COTTAGE GROVE, Ore. – I am officially, pitifully obsessed with this village on the southern edge of the Willamette Valley, where rivers and mountain ranges converge, the landscape is forever green and the townsfolk paint murals on their buildings.
I’ve been there precisely once for a couple of hours, but I’ve written an online novel set there and I have a serious hankering to go back for a longer stay. For some reason I feel compelled to refer to the residents as “townsfolk.” It’s got a restaurant called the Brothel Café – now that’s my kind of town. The climactic parade scene of the movie Animal House was filmed here – that’s my kind of town. It gets four feet of rain a year – seriously, that’s my kind of town.
Cottage Grove is not exactly booming. Home prices are low, incomes are low, many of the buildings are old. This, of course, is a good share of its charm. It’s a real town where the homes and businesses reflect a pride of ownership. It’s on the edge of the Cascade Range a twisty 70 miles from the Pacific Ocean. It’s got a paved bike trail on a former railroad bed, an impressive collection of covered bridges and a decided dearth of snootiness. It oozes quaintness and charm, though I’m sure any high school senior in town would probably tell you she’s counting the days to move on to the big city.
In this case, the big city is Eugene just 20 minutes up the freeway and probably, as they say, a world away for young people who haven’t yet learned to appreciate the virtues of their small hometown.

This is Red State Oregon – lots of pickup trucks and flannel shirts and antlers on the walls. Downtown is not full of cutesy boutiques selling Irish lace or Indonesian teak. Nope, there are small shops that do not open on Sunday, the day of the week I happened to visit. I stopped a teenage girl on the deserted Main Street who was walking barefoot down the sidewalk in a 50-degree drizzle and asked her if there was a courthouse in town, since I wanted to get a picture of it to illustrate my book.

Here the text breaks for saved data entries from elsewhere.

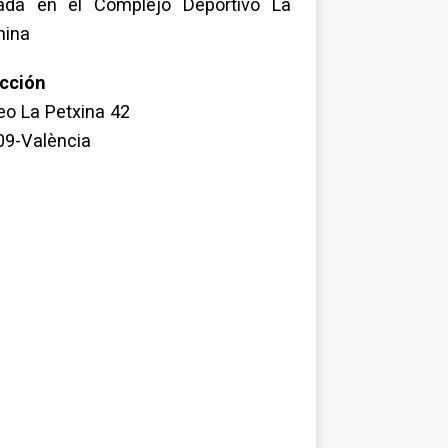
uada en el Complejo Deportivo La
hina
ección
o La Petxina 42
09-València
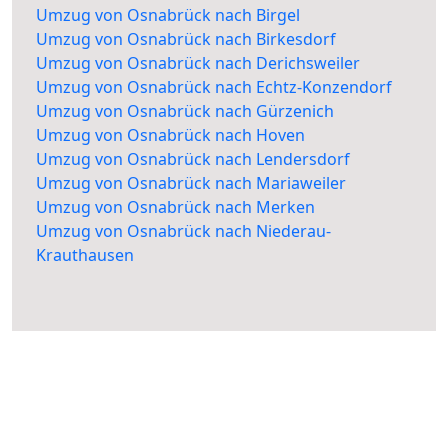
Umzug von Osnabrück nach Birgel
Umzug von Osnabrück nach Birkesdorf
Umzug von Osnabrück nach Derichsweiler
Umzug von Osnabrück nach Echtz-Konzendorf
Umzug von Osnabrück nach Gürzenich
Umzug von Osnabrück nach Hoven
Umzug von Osnabrück nach Lendersdorf
Umzug von Osnabrück nach Mariaweiler
Umzug von Osnabrück nach Merken
Umzug von Osnabrück nach Niederau-
Krauthausen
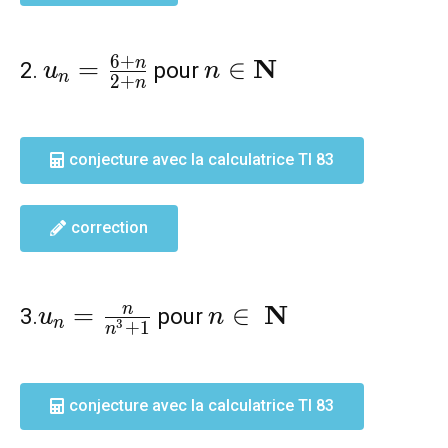
u_n=\frac{6+n}
n\in
6
+
N
=
∈
n
2.
pour
u
n
n
2
+
n
{2+n}
\mathbf{N}
conjecture avec la calculatrice TI 83
correction
u_n=\frac{n}
n\in
N
=
∈
n
3.
pour
u
n
n
3
+
1
n
{n^3+1}
\mathbf{N}
conjecture avec la calculatrice TI 83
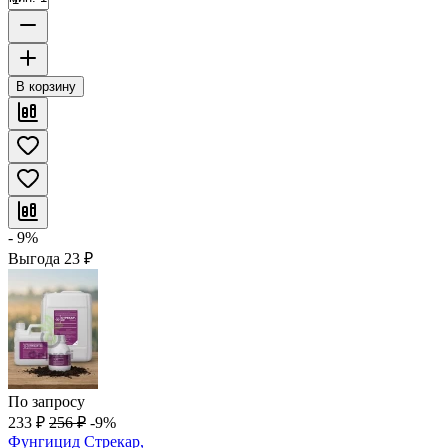
В корзину
- 9%
Выгода
23
₽
По запросу
233
₽
256
₽
-9%
Фунгицид Стрекар,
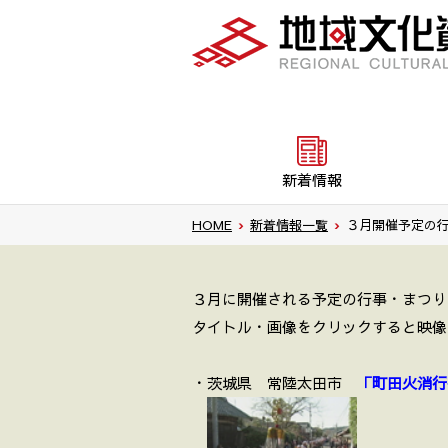
新着情報
HOME
›
新着情報一覧
›
３月開催予定の
３月に開催される予定の行事・まつり
タイトル・画像をクリックすると映像
・茨城県 常陸太田市
「町田火消行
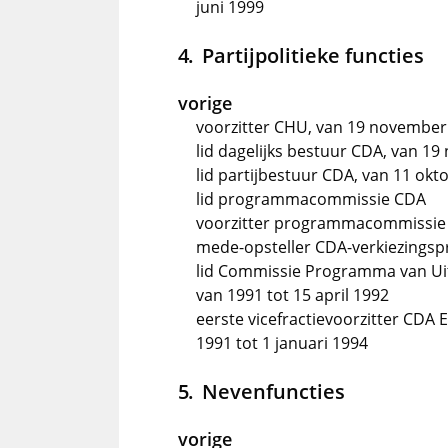
juni 1999
Partijpolitieke functies
vorige
voorzitter CHU, van 19 november
lid dagelijks bestuur CDA, van 1
lid partijbestuur CDA, van 11 okt
lid programmacommissie CDA
voorzitter programmacommissie
mede-opsteller CDA-verkiezings
lid Commissie Programma van U
van 1991 tot 15 april 1992
eerste vicefractievoorzitter CDA 
1991 tot 1 januari 1994
Nevenfuncties
vorige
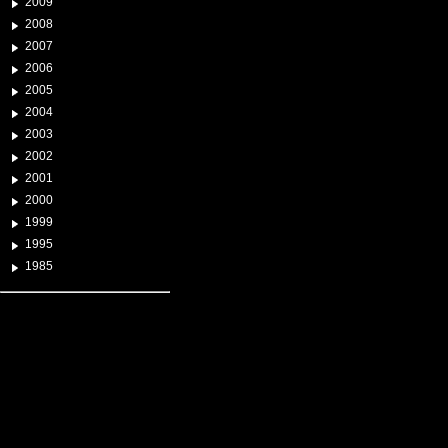
2009
2008
2007
2006
2005
2004
2003
2002
2001
2000
1999
1995
1985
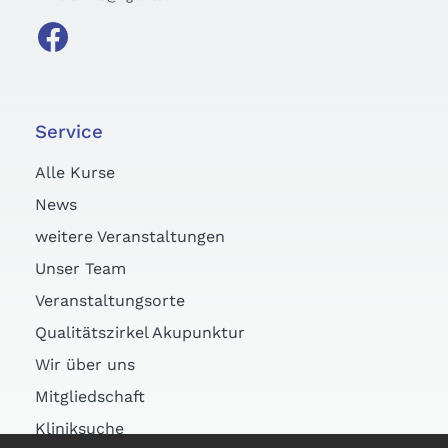
Service
Alle Kurse
News
weitere Veranstaltungen
Unser Team
Veranstaltungsorte
Qualitätszirkel Akupunktur
Wir über uns
Mitgliedschaft
Kliniksuche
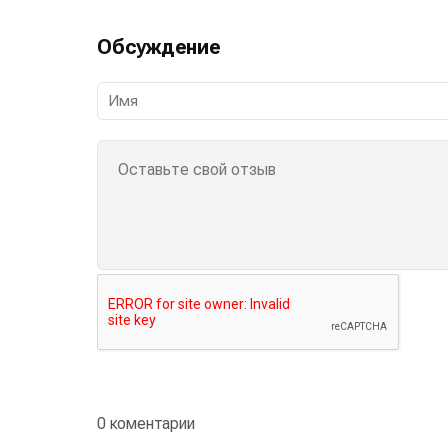
Обсуждение
0 коментарии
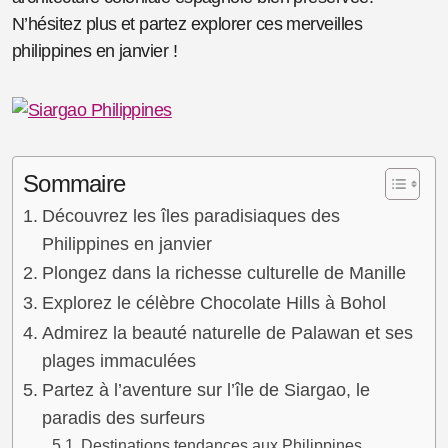
N’hésitez plus et partez explorer ces merveilles
philippines en janvier !
Sommaire
Découvrez les îles paradisiaques des
Philippines en janvier
Plongez dans la richesse culturelle de Manille
Explorez le célèbre Chocolate Hills à Bohol
Admirez la beauté naturelle de Palawan et ses
plages immaculées
Partez à l’aventure sur l’île de Siargao, le
paradis des surfeurs
Destinations tendances aux Philippines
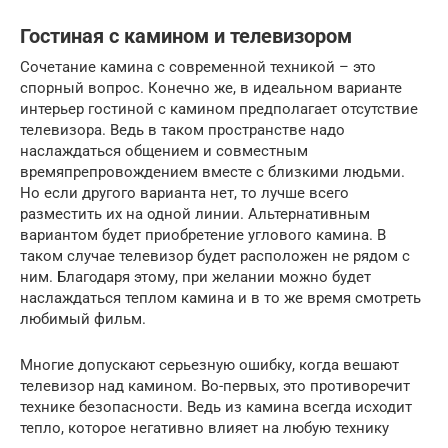
Гостиная с камином и телевизором
Сочетание камина с современной техникой – это
спорный вопрос. Конечно же, в идеальном варианте
интерьер гостиной с камином предполагает отсутствие
телевизора. Ведь в таком пространстве надо
наслаждаться общением и совместным
времяпрепровождением вместе с близкими людьми.
Но если другого варианта нет, то лучше всего
разместить их на одной линии. Альтернативным
вариантом будет приобретение углового камина. В
таком случае телевизор будет расположен не рядом с
ним. Благодаря этому, при желании можно будет
наслаждаться теплом камина и в то же время смотреть
любимый фильм.
Многие допускают серьезную ошибку, когда вешают
телевизор над камином. Во-первых, это противоречит
технике безопасности. Ведь из камина всегда исходит
тепло, которое негативно влияет на любую технику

There are precious few fast-food joints and a place called the Koffee Kup, with a sign – just like the armory – that needs a paint job and isn’t likely to get it soon.
But speaking of paint, downtown is full of spectacularly beautiful murals. They are not paint-by-number jobs – these enormous paintings are works of art. Even the old Coco Cola and Dr. Pierce’s liver pills signs have been re-done. I want to find the people responsible and give them a hug.
I have developed this fantasy of late about living in a cottage – pun clearly intended – in this nice town, puttering around for a cup of coffee and getting up on a Sunday morning for a drive to the coast, but I suspect I’d grow weary of that after awhile. It’s perhaps best left a fantasy.